Foreign Military Forces: There are no foreign military forces in Libya.

Military Forces Abroad: There were reports of about 200 Libyan soldiers stationed in the Central African Republic at the end of 2001. Additional, more recent information on Libyan forces deployed abroad was unavailable.

Police: The Libyan police force has an estimated 10,000 policemen. Called the “People’s Security Force,” the police perform such usual functions as investigating crime, arresting criminals and maintaining public order, but they also are responsible for the administration of prisons and assisting with passports and identity cards. Special police units are assigned to counterespionage duties.

Internal Threat: Sporadic clashes between Islamic militants and Libyan security forces occurred from the early 1980s to the late 1990s. In 1995–97 Libya launched a military offensive in Cyrenaica, the center of much of the opposition. Since 1998 little or no evidence of any continuing Islamist insurgency has been reported.

Terrorism: In the early 1970s, Libya backed numerous international terrorist and national liberation insurgent groups, providing them with funding, small arms, and training facilities in the desert. These groups included European anti-North Atlantic Treaty Organization (NATO), Palestinian, Southeast Asian, Latin American, West African, and Sahelian groups. In 1981 the United States banned Libyan crude oil imports, and by 1986 all U.S. trade with Libya was suspended. In 1992, after Libyan implication in several major terrorist actions, the United Nations (UN) placed severe economic sanctions on Libya. The ensuing world isolation and significant economic decline that Libya suffered led Qadhafi to the recognition that assisting terrorist groups was antithetical to Libya’s interests. By the late 1990s, Qadhafi began to change his policies, and in August 2003 he renounced terrorism in a letter to the UN Security Council. As of 2004, it appears that no terrorist groups are trained or based in Libya.

Human Rights: According to the U.S. Department of State’s annual human rights report for 2004, Libya’s authoritarian regime continued to have a poor record. Some of the numerous and serious abuses on the part of the government include poor prison conditions, arbitrary arrest and detention, prisoners held incommunicado, and political prisoners held for many years without charge or trial.
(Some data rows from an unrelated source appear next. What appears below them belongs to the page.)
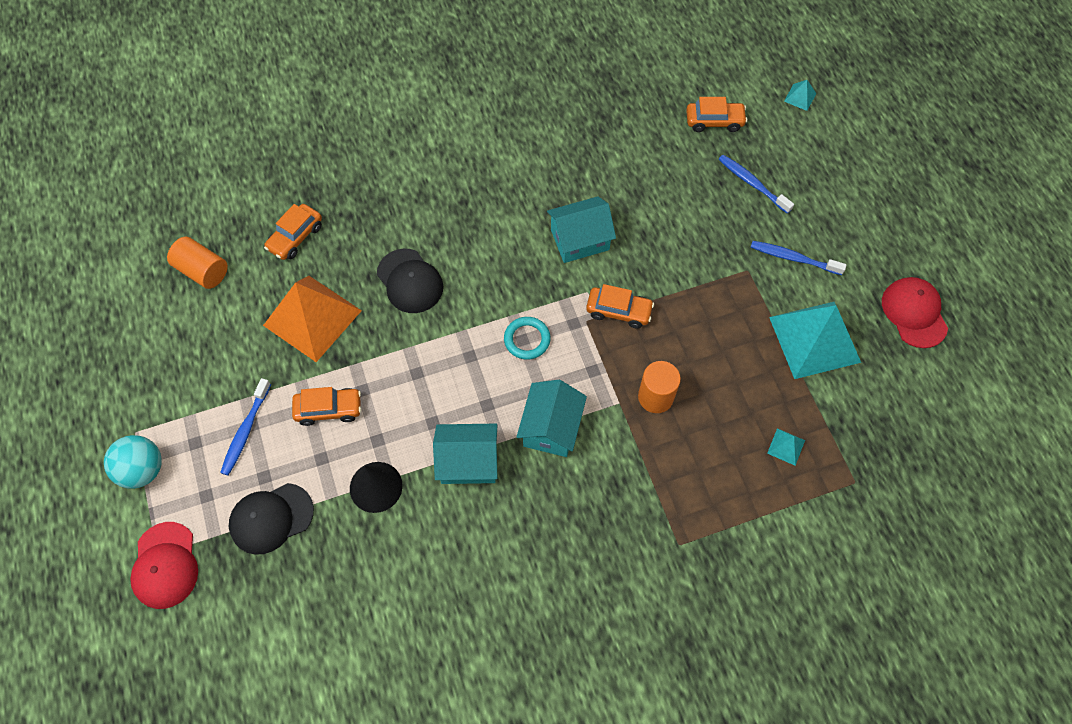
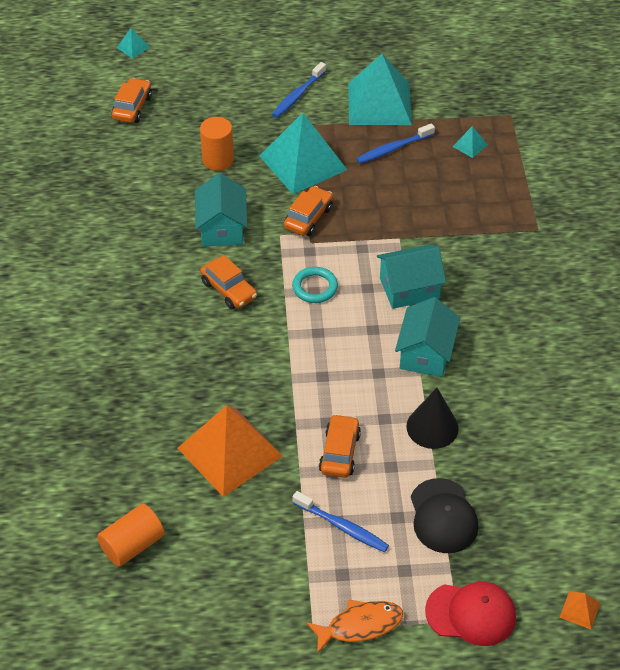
camera: 75 degrees left, 15 degrees down
turquoise ball [104,435,162,489] -> orange fish [306,599,403,654]
orange car [264,204,322,260] -> orange car moved to [200,255,257,309]
black cap [377,249,443,313] -> none
turquoise house [517,380,587,457] -> turquoise house turned 45 degrees counterclockwise [377,245,446,309]
orange cylinder [638,361,681,413] -> orange cylinder moved to [200,117,234,171]
blue toothbrush [719,155,794,214] -> blue toothbrush moved to [356,123,435,164]
red cap [882,277,948,348] -> none
none -> turquoise pyramid [260,113,347,194]
none -> orange pyramid [559,591,600,629]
The judiciary is controlled by the state, and there is no right to a fair public trial. Libyans do not have the right to change their government. Freedom of speech, press, assembly, association, and religion are restricted. Independent human rights organizations are prohibited. Domestic violence against women appears to be widespread, and there have been reports of trafficking in persons. Ethnic and tribal minorities suffer discrimination, and the state continues to restrict the labor rights of foreign workers. One of the more problematic issues is that of six foreign health workers (five Bulgarian nurses and one Palestinian doctor) who were accused of deliberately infecting 426 children with HIV-tainted blood in a hospital in 1999. On May 6, 2004, a Libyan court sentenced the workers to death. International observers have expressed concerns over the confessions of the health workers, which appear to have been forced.